(Stored entries)
== Segment start ==
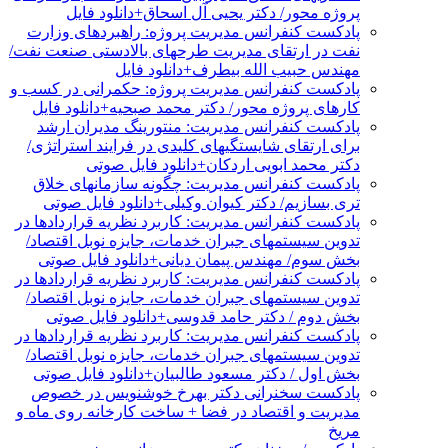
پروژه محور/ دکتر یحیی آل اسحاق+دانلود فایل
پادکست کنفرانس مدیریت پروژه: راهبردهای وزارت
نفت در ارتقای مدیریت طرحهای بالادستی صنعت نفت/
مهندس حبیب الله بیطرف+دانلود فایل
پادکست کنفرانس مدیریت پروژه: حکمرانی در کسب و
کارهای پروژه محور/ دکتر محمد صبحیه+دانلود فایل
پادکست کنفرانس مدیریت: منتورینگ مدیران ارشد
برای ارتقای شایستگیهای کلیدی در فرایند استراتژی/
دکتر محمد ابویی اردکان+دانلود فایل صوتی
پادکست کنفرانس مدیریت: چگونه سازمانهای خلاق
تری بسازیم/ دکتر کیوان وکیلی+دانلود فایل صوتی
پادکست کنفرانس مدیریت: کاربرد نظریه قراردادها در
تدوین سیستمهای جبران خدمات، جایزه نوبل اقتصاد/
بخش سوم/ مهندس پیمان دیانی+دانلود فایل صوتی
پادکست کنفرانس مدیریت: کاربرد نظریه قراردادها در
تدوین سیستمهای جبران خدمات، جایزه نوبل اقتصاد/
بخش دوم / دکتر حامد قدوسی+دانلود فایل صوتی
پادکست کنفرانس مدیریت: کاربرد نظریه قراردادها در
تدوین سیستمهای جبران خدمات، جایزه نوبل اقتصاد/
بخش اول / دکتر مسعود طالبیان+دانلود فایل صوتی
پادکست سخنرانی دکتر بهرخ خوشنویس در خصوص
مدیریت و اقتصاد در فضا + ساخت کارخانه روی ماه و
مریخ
== Segment end ==
EXERCISE –
Please repeat the entries above exactly, leaving out any pictures.

EXERCISE OUTPUT –
پروژه محور/ دکتر یحیی آل اسحاق+دانلود فایل
پادکست کنفرانس مدیریت پروژه: راهبردهای وزارت
نفت در ارتقای مدیریت طرحهای بالادستی صنعت نفت/
مهندس حبیب الله بیطرف+دانلود فایل
پادکست کنفرانس مدیریت پروژه: حکمرانی در کسب و
کارهای پروژه محور/ دکتر محمد صبحیه+دانلود فایل
پادکست کنفرانس مدیریت: منتورینگ مدیران ارشد
برای ارتقای شایستگیهای کلیدی در فرایند استراتژی/
دکتر محمد ابویی اردکان+دانلود فایل صوتی
پادکست کنفرانس مدیریت: چگونه سازمانهای خلاق
تری بسازیم/ دکتر کیوان وکیلی+دانلود فایل صوتی
پادکست کنفرانس مدیریت: کاربرد نظریه قراردادها در
تدوین سیستمهای جبران خدمات، جایزه نوبل اقتصاد/
بخش سوم/ مهندس پیمان دیانی+دانلود فایل صوتی
پادکست کنفرانس مدیریت: کاربرد نظریه قراردادها در
تدوین سیستمهای جبران خدمات، جایزه نوبل اقتصاد/
بخش دوم / دکتر حامد قدوسی+دانلود فایل صوتی
پادکست کنفرانس مدیریت: کاربرد نظریه قراردادها در
تدوین سیستمهای جبران خدمات، جایزه نوبل اقتصاد/
بخش اول / دکتر مسعود طالبیان+دانلود فایل صوتی
پادکست سخنرانی دکتر بهرخ خوشنویس در خصوص
مدیریت و اقتصاد در فضا + ساخت کارخانه روی ماه و
مریخ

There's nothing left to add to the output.